§ What you need to do: Convert the lines of all the items below into a single numbered list, skipping any blank lines. Leave the pictures out of your answer.

(Extracted data entries)
★ ★ ★ ★
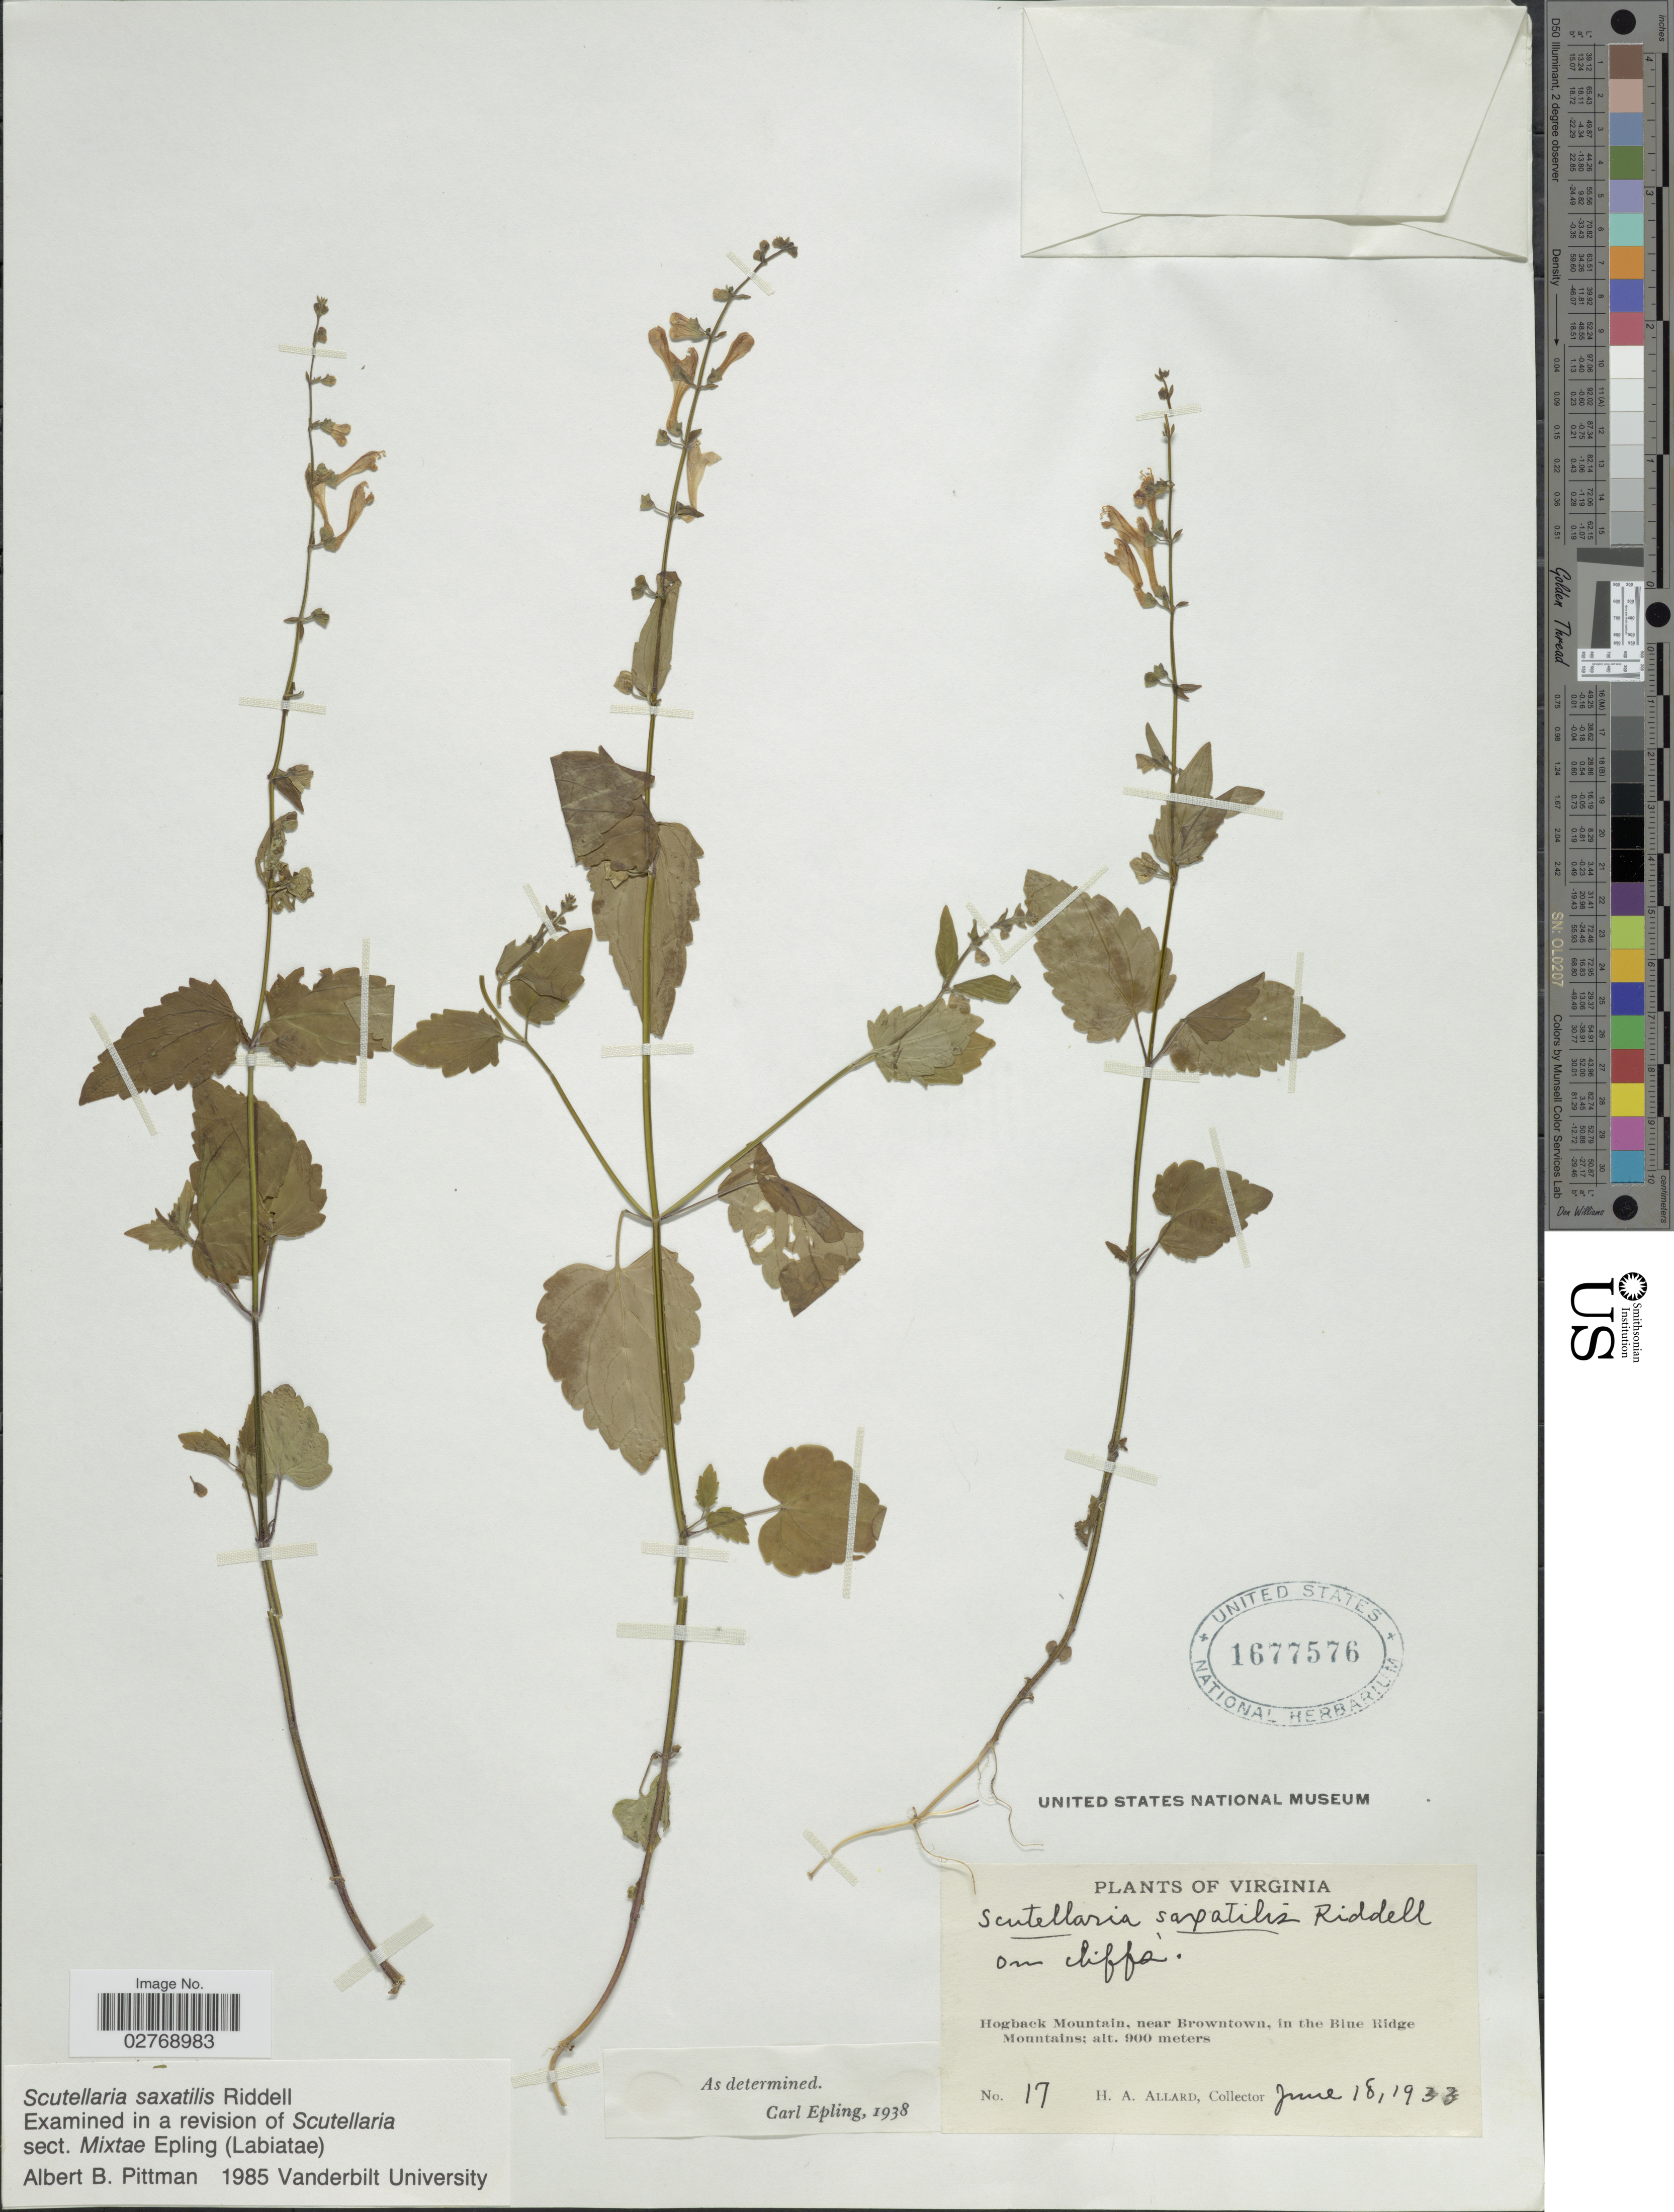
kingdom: Plantae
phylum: Tracheophyta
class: Magnoliopsida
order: Lamiales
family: Lamiaceae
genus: Scutellaria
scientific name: Scutellaria saxatilis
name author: Riddell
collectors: H. A. Allard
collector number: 17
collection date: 1933-06-18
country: United States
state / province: Virginia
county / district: Warren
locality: Hogback Mountain, near Browntown, in the Blue Ridge Mountains.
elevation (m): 900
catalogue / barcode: US 1677576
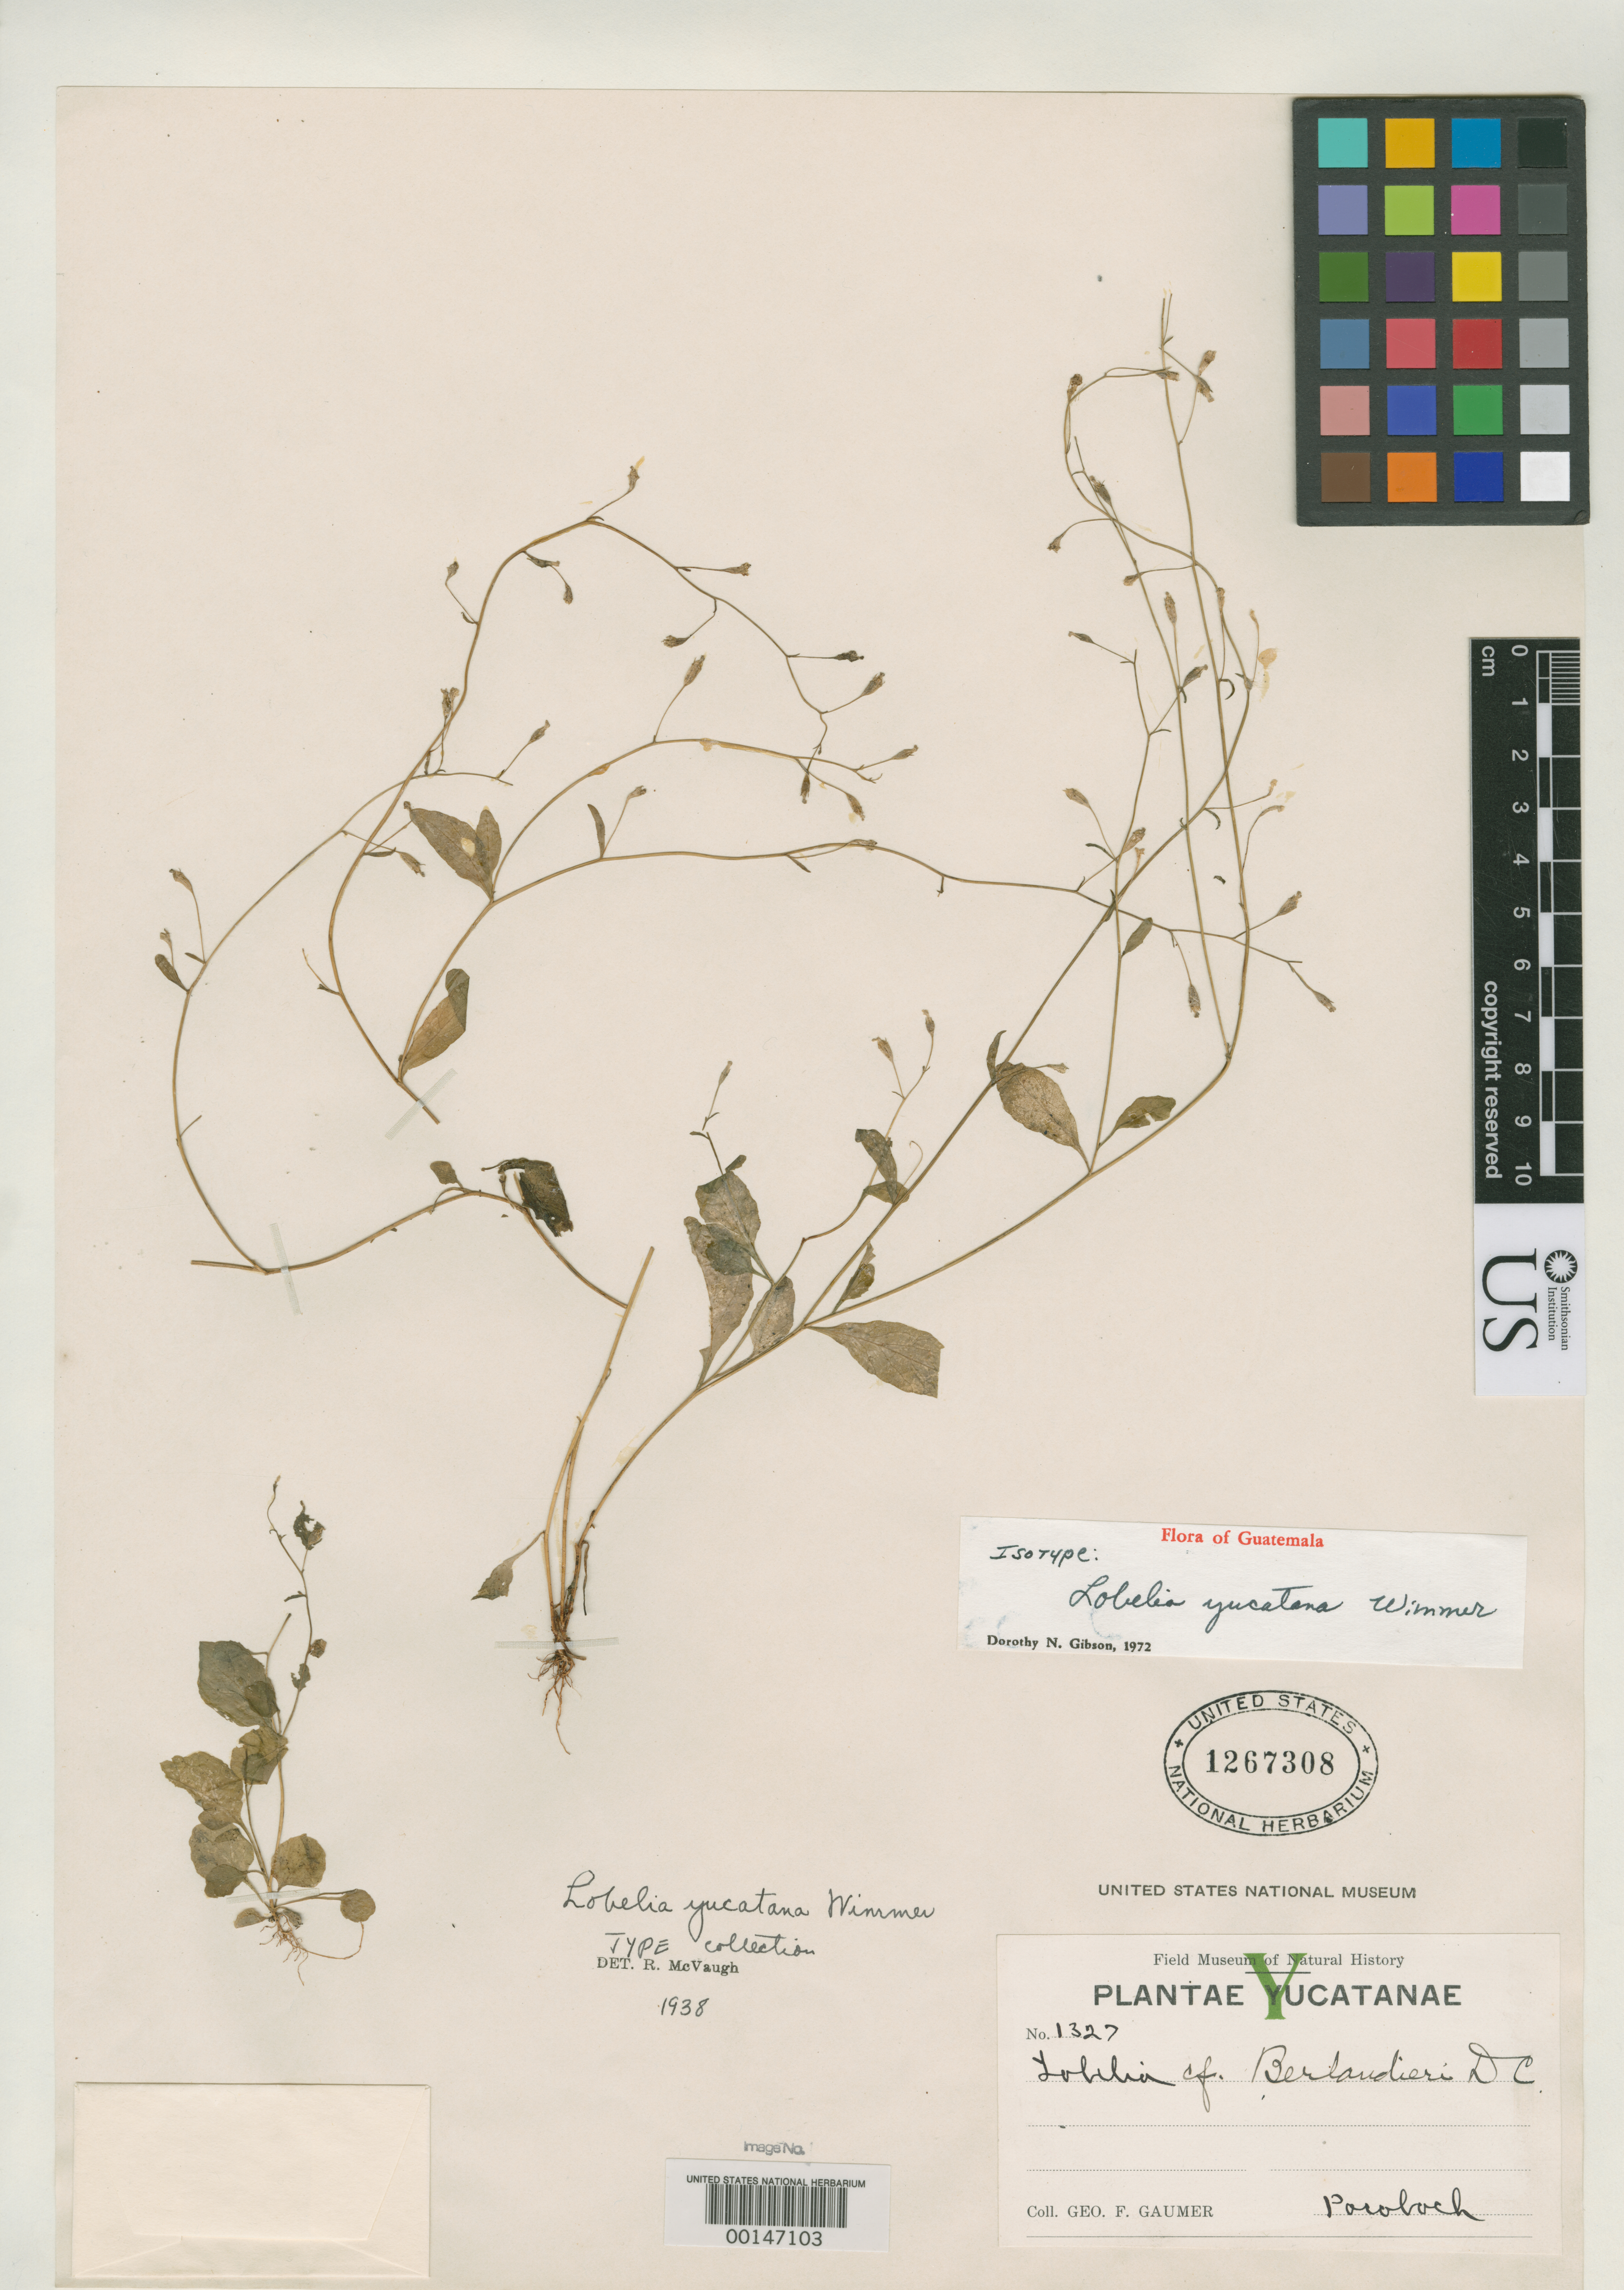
★ ★ ★ ★
§ Answer for this exercise:
1. kingdom: Plantae
2. phylum: Tracheophyta
3. class: Magnoliopsida
4. order: Lamiales
5. family: Lamiaceae
6. genus: Scutellaria
7. scientific name: Scutellaria saxatilis
8. name author: Riddell
9. collectors: H. A. Allard
10. collector number: 17
11. collection date: 1933-06-18
12. country: United States
13. state / province: Virginia
14. county / district: Warren
15. locality: Hogback Mountain, near Browntown, in the Blue Ridge Mountains.
16. elevation (m): 900
17. catalogue / barcode: US 1677576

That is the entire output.